CD40 and tumour necrosis factor-α co-operate to up-regulate inducuble nitric oxide synthase expression in macrophages.

Regulation of inducible nitric oxide synthase (NOS2) expression is important given the role of this enzyme in inflammation, control of infections and immune regulation. In contrast to tumour necrosis factor-α (TNF-α) alone or CD40 stimulation alone, simultaneous stimulation of mouse macrophages through CD40 ligation and TNF-α led to up-regulation of NOS2 and nitric oxide production. This response was of functional relevance because CD40/TNF-α-stimulated macrophages acquired nitric oxide-dependent anti-Leishmania major activity.
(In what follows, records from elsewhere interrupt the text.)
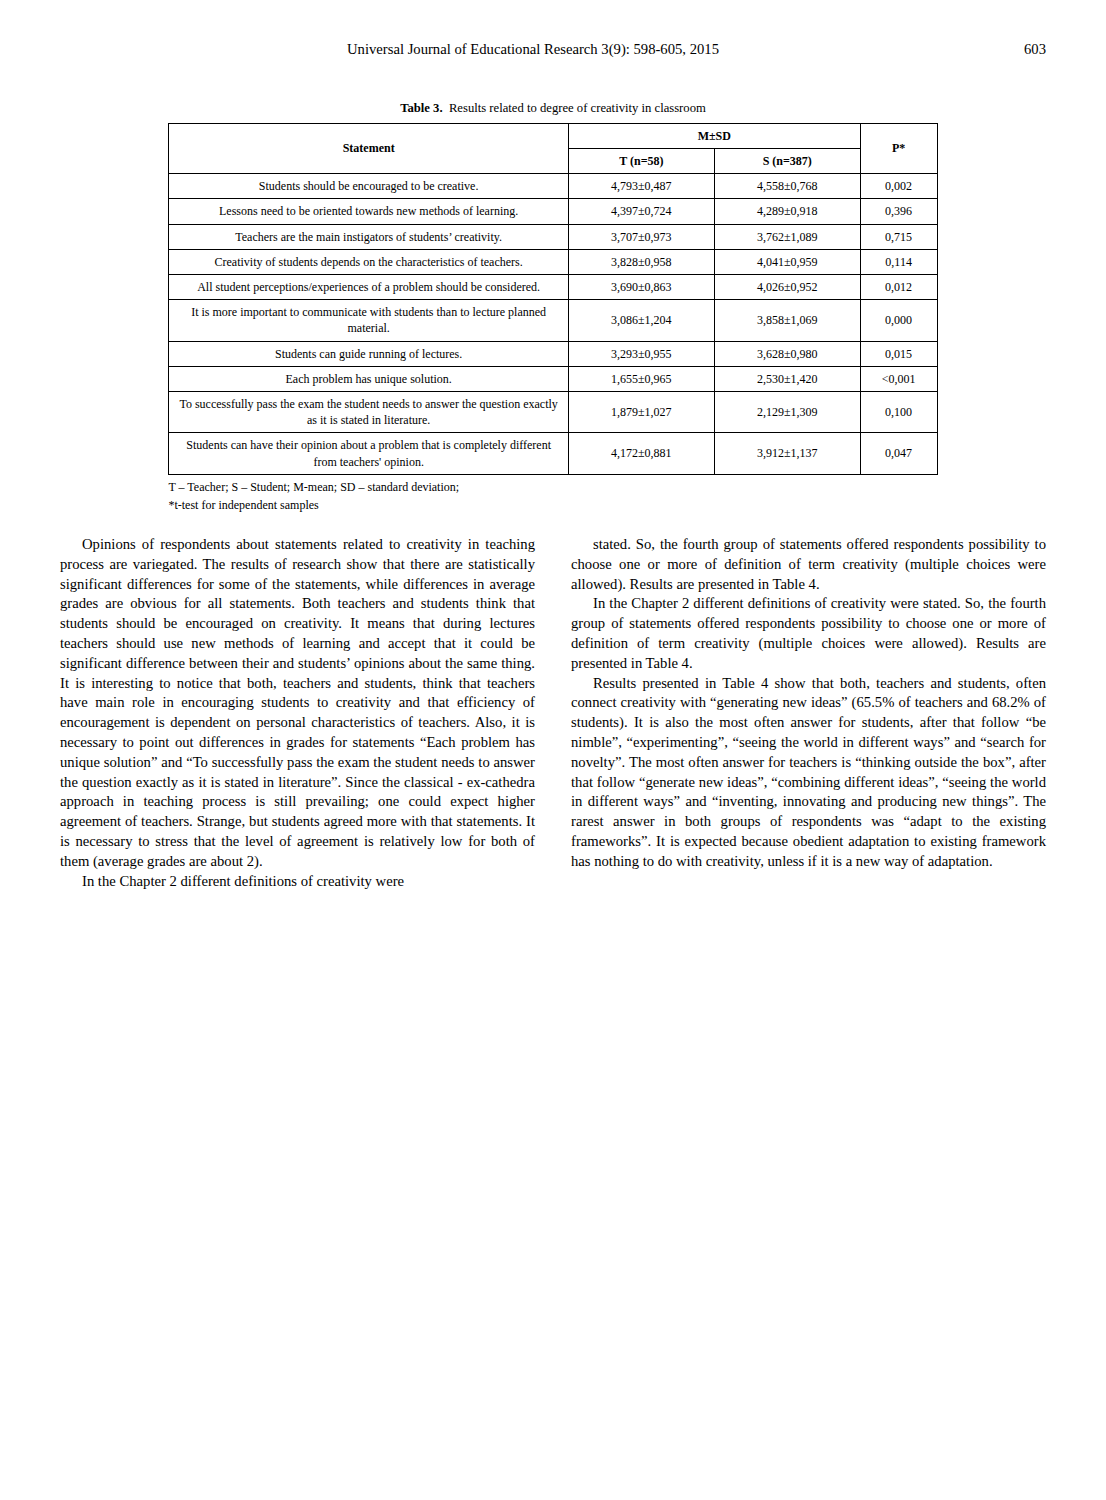Universal Journal of Educational Research 3(9): 598-605, 2015
603
Table 3. Results related to degree of creativity in classroom
| Statement | M±SD | P* |
| --- | --- | --- |
| T (n=58) | S (n=387) |
| Students should be encouraged to be creative. | 4,793±0,487 | 4,558±0,768 | 0,002 |
| Lessons need to be oriented towards new methods of learning. | 4,397±0,724 | 4,289±0,918 | 0,396 |
| Teachers are the main instigators of students’ creativity. | 3,707±0,973 | 3,762±1,089 | 0,715 |
| Creativity of students depends on the characteristics of teachers. | 3,828±0,958 | 4,041±0,959 | 0,114 |
| All student perceptions/experiences of a problem should be considered. | 3,690±0,863 | 4,026±0,952 | 0,012 |
| It is more important to communicate with students than to lecture planned material. | 3,086±1,204 | 3,858±1,069 | 0,000 |
| Students can guide running of lectures. | 3,293±0,955 | 3,628±0,980 | 0,015 |
| Each problem has unique solution. | 1,655±0,965 | 2,530±1,420 | <0,001 |
| To successfully pass the exam the student needs to answer the question exactly as it is stated in literature. | 1,879±1,027 | 2,129±1,309 | 0,100 |
| Students can have their opinion about a problem that is completely different from teachers' opinion. | 4,172±0,881 | 3,912±1,137 | 0,047 |
T – Teacher; S – Student; M-mean; SD – standard deviation;
*t-test for independent samples
Opinions of respondents about statements related to creativity in teaching process are variegated. The results of research show that there are statistically significant differences for some of the statements, while differences in average grades are obvious for all statements. Both teachers and students think that students should be encouraged on creativity. It means that during lectures teachers should use new methods of learning and accept that it could be significant difference between their and students’ opinions about the same thing. It is interesting to notice that both, teachers and students, think that teachers have main role in encouraging students to creativity and that efficiency of encouragement is dependent on personal characteristics of teachers. Also, it is necessary to point out differences in grades for statements “Each problem has unique solution” and “To successfully pass the exam the student needs to answer the question exactly as it is stated in literature”. Since the classical - ex-cathedra approach in teaching process is still prevailing; one could expect higher agreement of teachers. Strange, but students agreed more with that statements. It is necessary to stress that the level of agreement is relatively low for both of them (average grades are about 2).
In the Chapter 2 different definitions of creativity were
stated. So, the fourth group of statements offered respondents possibility to choose one or more of definition of term creativity (multiple choices were allowed). Results are presented in Table 4.
In the Chapter 2 different definitions of creativity were stated. So, the fourth group of statements offered respondents possibility to choose one or more of definition of term creativity (multiple choices were allowed). Results are presented in Table 4.
Results presented in Table 4 show that both, teachers and students, often connect creativity with “generating new ideas” (65.5% of teachers and 68.2% of students). It is also the most often answer for students, after that follow “be nimble”, “experimenting”, “seeing the world in different ways” and “search for novelty”. The most often answer for teachers is “thinking outside the box”, after that follow “generate new ideas”, “combining different ideas”, “seeing the world in different ways” and “inventing, innovating and producing new things”. The rarest answer in both groups of respondents was “adapt to the existing frameworks”. It is expected because obedient adaptation to existing framework has nothing to do with creativity, unless if it is a new way of adaptation.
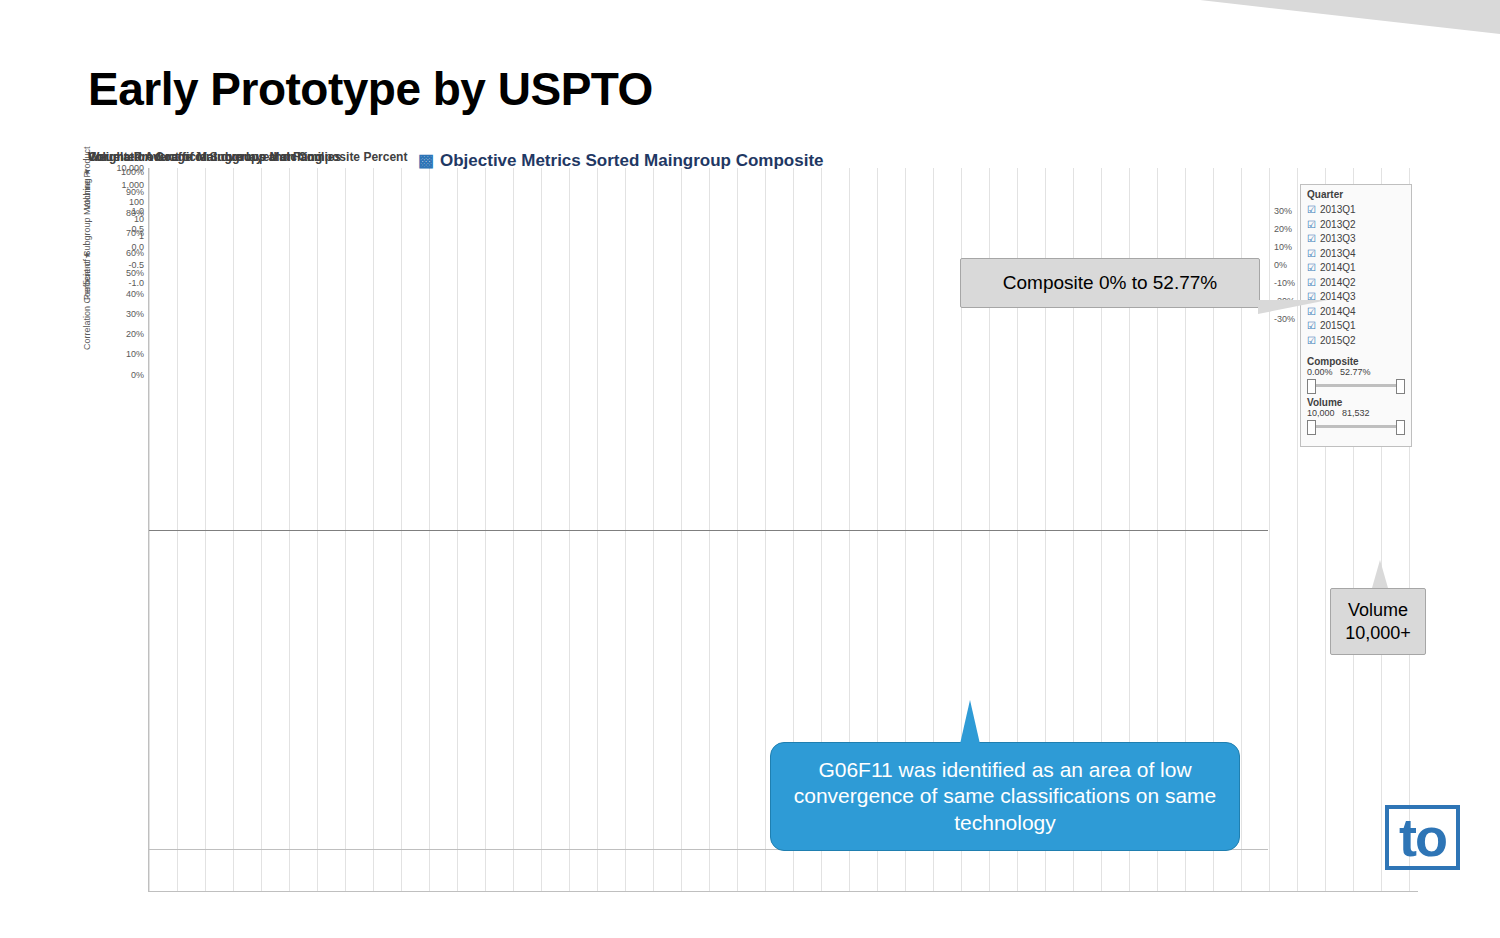Early Prototype by USPTO
▩Objective Metrics Sorted Maingroup Composite
Volume Product of Maingroups and Families
Volume Product
10,000
1,000
100
10
1
Weighted Average of Subgroup Matching
Percent of Subgroup Matching ★
100%
90%
80%
70%
60%
50%
40%
30%
20%
10%
0%
Correlation Coefficient overlayed on Composite Percent
Correlation Coefficient ★
1.0
0.5
0.0
-0.5
-1.0
Composite
30%
20%
10%
0%
-10%
-20%
-30%
Quarter
2013Q1
2013Q2
2013Q3
2013Q4
2014Q1
2014Q2
2014Q3
2014Q4
2015Q1
2015Q2
Composite
0.00% 52.77%
Volume
10,000 81,532
Composite 0% to 52.77%
Volume
10,000+
G06F11 was identified as an area of low convergence of same classifications on same technology
to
CD40 plus TNF-α up-regulated NOS2 independently of interferon-γ, interferon-α/β and interleukin-1. TNF receptor-associated factor 6 (TRAF6), an adapter protein downstream of CD40, appears to be required for NOS2 up-regulation because a CD40-TRAF6 blocking peptide inhibited up-regulation of NOS2 in CD40/TNF-α-stimulated macrophages. CCAAT/enhancer-binding protein-β (C/EBPβ), a transcription factor activated by TNF-α but not CD40, was required for NOS2 up-regulation because this enzyme was not up-regulated when C/EBPβ(-/-) macrophages received CD40 plus TNF-α stimulation. These results indicate that CD40 and TNF-α co-operate to up-regulate NOS2, probably via the effect of TRAF6 and C/EBPβ.